---------- INPUT DATA

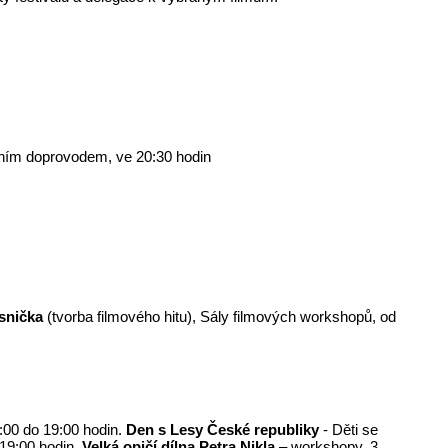
vírním doprovodem, ve 20:30 hodin
snička
(tvorba filmového hitu), Sály filmových workshopů, od
:00 do 19:00 hodin.
Den s Lesy České republiky
- Děti se
19:00 hodin.
Velká opičí dílna Petra Nikla
– workshopy, 3.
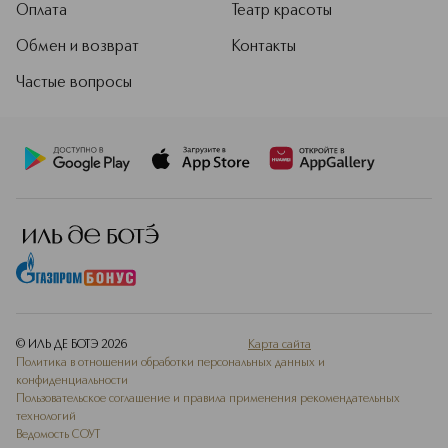
Оплата
Театр красоты
Обмен и возврат
Контакты
Частые вопросы
© ИЛЬ ДЕ БОТЭ
2026
Карта сайта
Политика в отношении обработки персональных данных и
конфиденциальности
Пользовательское соглашение и правила применения рекомендательных
технологий
Ведомость СОУТ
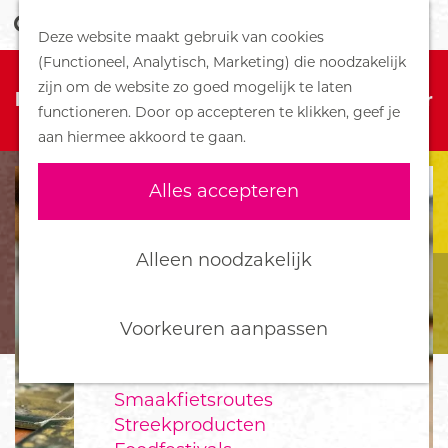
Z
Handboek voor Helden
Deze website maakt gebruik van cookies
o
M
G
(Functioneel, Analytisch, Marketing) die noodzakelijk
e
e
DORPEN
Sorry, deze activiteit is niet meer
a
zijn om de website zo goed mogelijk te laten
k
n
Bennekom
beschikbaar. Bekijk het
actuele aanbod
voor
n
functioneren. Door op accepteren te klikken, geef je
e
u
De Klomp
de beschikbare opties.
a
aan hiermee akkoord te gaan.
n
Deelen
a
Ede
r
Alles accepteren
Ederveen
d
Harskamp
e
Hoenderloo
h
Alleen noodzakelijk
Lunteren
o
Otterlo
m
Wekerom
e
Voorkeuren aanpassen
p
FOOD
a
Smaakfietsroutes
g
Streekproducten
e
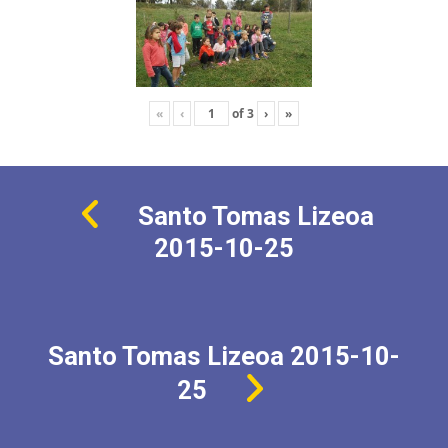
«
‹
of
3
›
»
Santo Tomas Lizeoa
2015-10-25
Santo Tomas Lizeoa 2015-10-
25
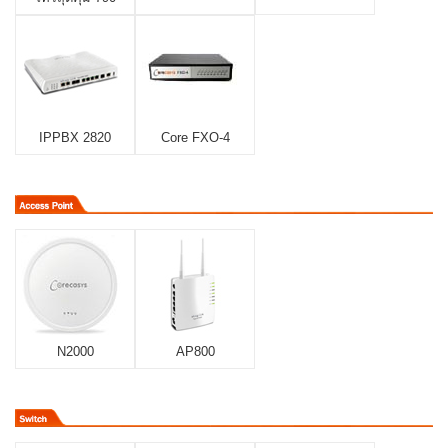
IPPBX 2820
Core FXO-4
N2000
AP800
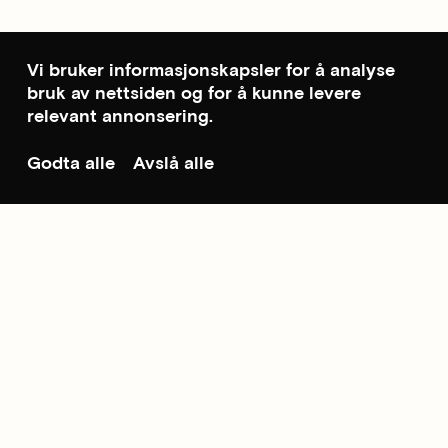
Vi bruker informasjonskapsler for å analyse
bruk av nettsiden og for å kunne levere
relevant annonsering.
Godta alle
Avslå alle
Til toppen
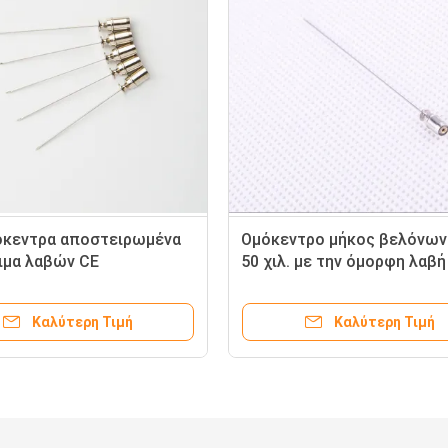
όκεντρα αποστειρωμένα
Ομόκεντρο μήκος βελόνω
ιμα λαβών CE
50 χιλ. με την όμορφη λαβή
οδίων βελόνων μετάλλων
ορείχαλκου
τρα
Καλύτερη Τιμή
Καλύτερη Τιμή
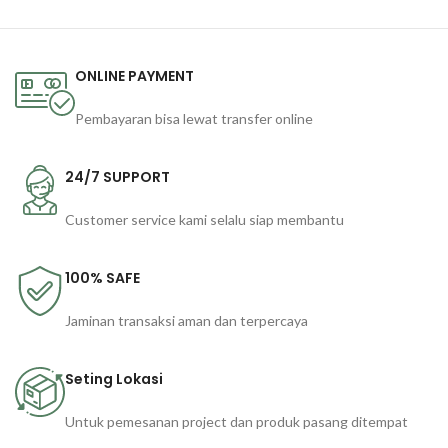
ONLINE PAYMENT
Pembayaran bisa lewat transfer online
24/7 SUPPORT
Customer service kami selalu siap membantu
100% SAFE
Jaminan transaksi aman dan terpercaya
Seting Lokasi
Untuk pemesanan project dan produk pasang ditempat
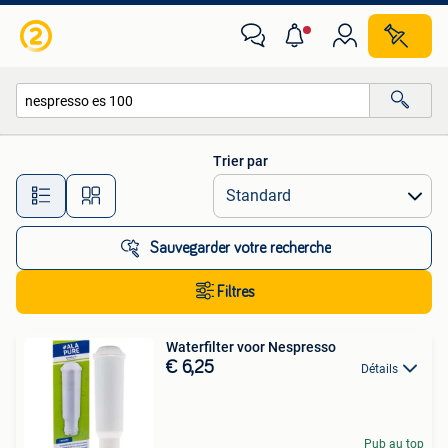
Toutes les catégories…
Trier par
Toutes les distances…
Sauvegarder votre recherche
Filtres
Waterfilter voor Nespresso
€ 6,25
Détails
Pub au top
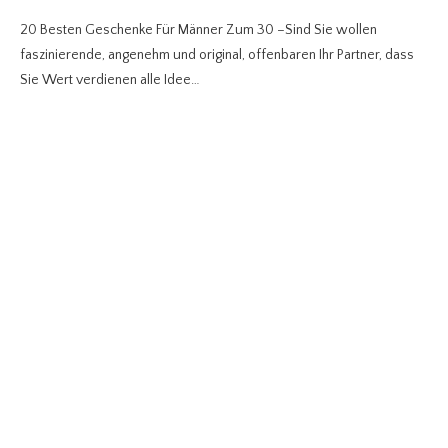
20 Besten Geschenke Für Männer Zum 30 –Sind Sie wollen
faszinierende, angenehm und original, offenbaren Ihr Partner, dass
Sie Wert verdienen alle Idee…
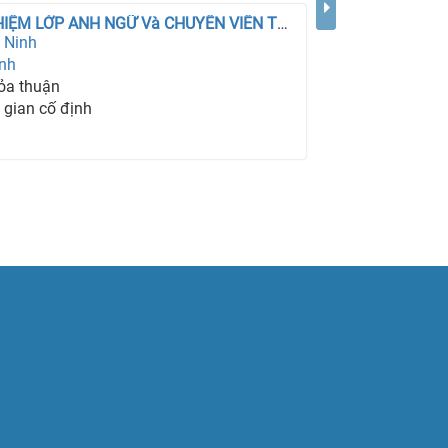
TUYỂN CHỦ NHIỆM LỚP ANH NGỮ Và CHUYÊN VIÊN TƯ VẤN GIÁO DỤC LÀM NGAY
 Ninh
inh
ỏa thuận
i gian cố định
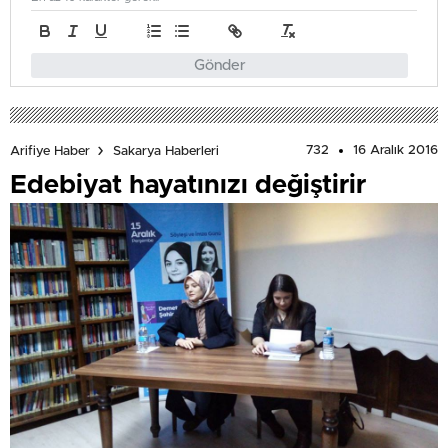
Gönder
732
16 Aralık 2016
Arifiye Haber
Sakarya Haberleri
Edebiyat hayatınızı değiştirir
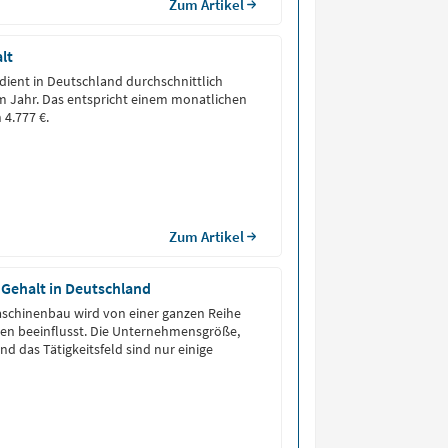
Zum Artikel
lt
rdient in Deutschland durchschnittlich
im Jahr. Das entspricht einem monatlichen
 4.777 €.
Zum Artikel
Gehalt in Deutschland
aschinenbau wird von einer ganzen Reihe
ren beeinflusst. Die Unternehmensgröße,
d das Tätigkeitsfeld sind nur einige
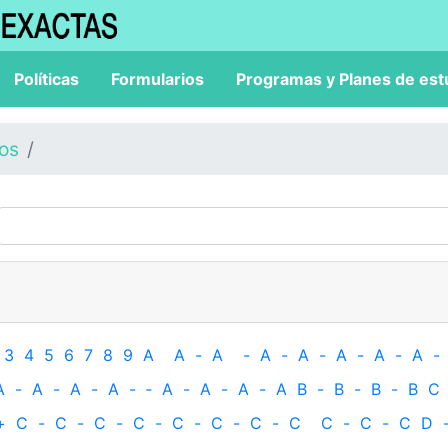
Políticas
Formularios
Programas y Planes de est
los
3
4
5
6
7
8
9
A
A
-
A
-
A
-
A
-
A
-
A
-
A
-
A
-
A
-
A
-
A
-
‐
A
-
A
-
A
-
A
B
-
B
-
B
-
B
C
+
C
-
C
-
C
-
C
-
C
-
C
-
C
-
C
C
-
C
-
C
D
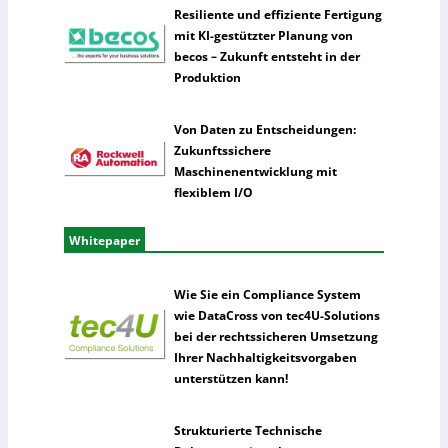
l
Resiliente und effiziente Fertigung
l
mit KI-gestützter Planung von
i
becos – Zukunft entsteht in der
g
Produktion
e
n
Von Daten zu Entscheidungen:
z
Zukunftssichere
Maschinenentwicklung mit
flexiblem I/O
Whitepaper
Wie Sie ein Compliance System
wie DataCross von tec4U-Solutions
bei der rechtssicheren Umsetzung
Ihrer Nachhaltigkeitsvorgaben
unterstützen kann!
Strukturierte Technische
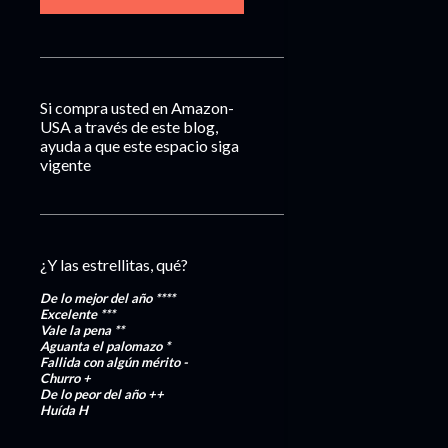
Si compra usted en Amazon-
USA a través de este blog,
ayuda a que este espacio siga
vigente
¿Y las estrellitas, qué?
De lo mejor del año
****
Excelente
***
Vale la pena
**
Aguanta el palomazo
*
Fallida con algún mérito
-
Churro
+
De lo peor del año
++
Huída
H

--------------------

• **REQUIREMENT**
Duplicate the lines from the listing above, starting with the line that contains "όκεντρα αποστειρωμένα" and going on through the line that contains "Strukturierte Technische". Leave out the picture markers.

• **FINISHED EXERCISE**
όκεντρα αποστειρωμένα
Ομόκεντρο μήκος βελόνω
ιμα λαβών CE
50 χιλ. με την όμορφη λαβή
οδίων βελόνων μετάλλων
ορείχαλκου
τρα
Καλύτερη Τιμή
Καλύτερη Τιμή
ONLINE PAYMENT
Pembayaran bisa lewat transfer online
24/7 SUPPORT
Customer service kami selalu siap membantu
100% SAFE
Jaminan transaksi aman dan terpercaya
Seting Lokasi
Untuk pemesanan project dan produk pasang ditempat
Toutes les catégories…
Trier par
Toutes les distances…
Sauvegarder votre recherche
Filtres
Waterfilter voor Nespresso
€ 6,25
Détails
Pub au top
20 Besten Geschenke Für Männer Zum 30 –Sind Sie wollen
faszinierende, angenehm und original, offenbaren Ihr Partner, dass
Sie Wert verdienen alle Idee…
TUYỂN CHỦ NHIỆM LỚP ANH NGỮ Và CHUYÊN VIÊN TƯ VẤN GIÁO DỤC LÀM NGAY
 Ninh
inh
ỏa thuận
i gian cố định
Gönder
732
16 Aralık 2016
Arifiye Haber
Sakarya Haberleri
Edebiyat hayatınızı değiştirir
Zum Artikel
lt
rdient in Deutschland durchschnittlich
im Jahr. Das entspricht einem monatlichen
 4.777 €.
Zum Artikel
Gehalt in Deutschland
aschinenbau wird von einer ganzen Reihe
ren beeinflusst. Die Unternehmensgröße,
d das Tätigkeitsfeld sind nur einige
Políticas
Formularios
Programas y Planes de est
los
3
4
5
6
7
8
9
A
A
-
A
-
A
-
A
-
A
-
A
-
A
-
A
-
A
-
A
-
A
-
‐
A
-
A
-
A
-
A
B
-
B
-
B
-
B
C
+
C
-
C
-
C
-
C
-
C
-
C
-
C
-
C
C
-
C
-
C
D
l
Resiliente und effiziente Fertigung
l
mit KI-gestützter Planung von
i
becos – Zukunft entsteht in der
g
Produktion
e
n
Von Daten zu Entscheidungen:
z
Zukunftssichere
Maschinenentwicklung mit
flexiblem I/O
Whitepaper
Wie Sie ein Compliance System
wie DataCross von tec4U-Solutions
bei der rechtssicheren Umsetzung
Ihrer Nachhaltigkeitsvorgaben
unterstützen kann!
Strukturierte Technische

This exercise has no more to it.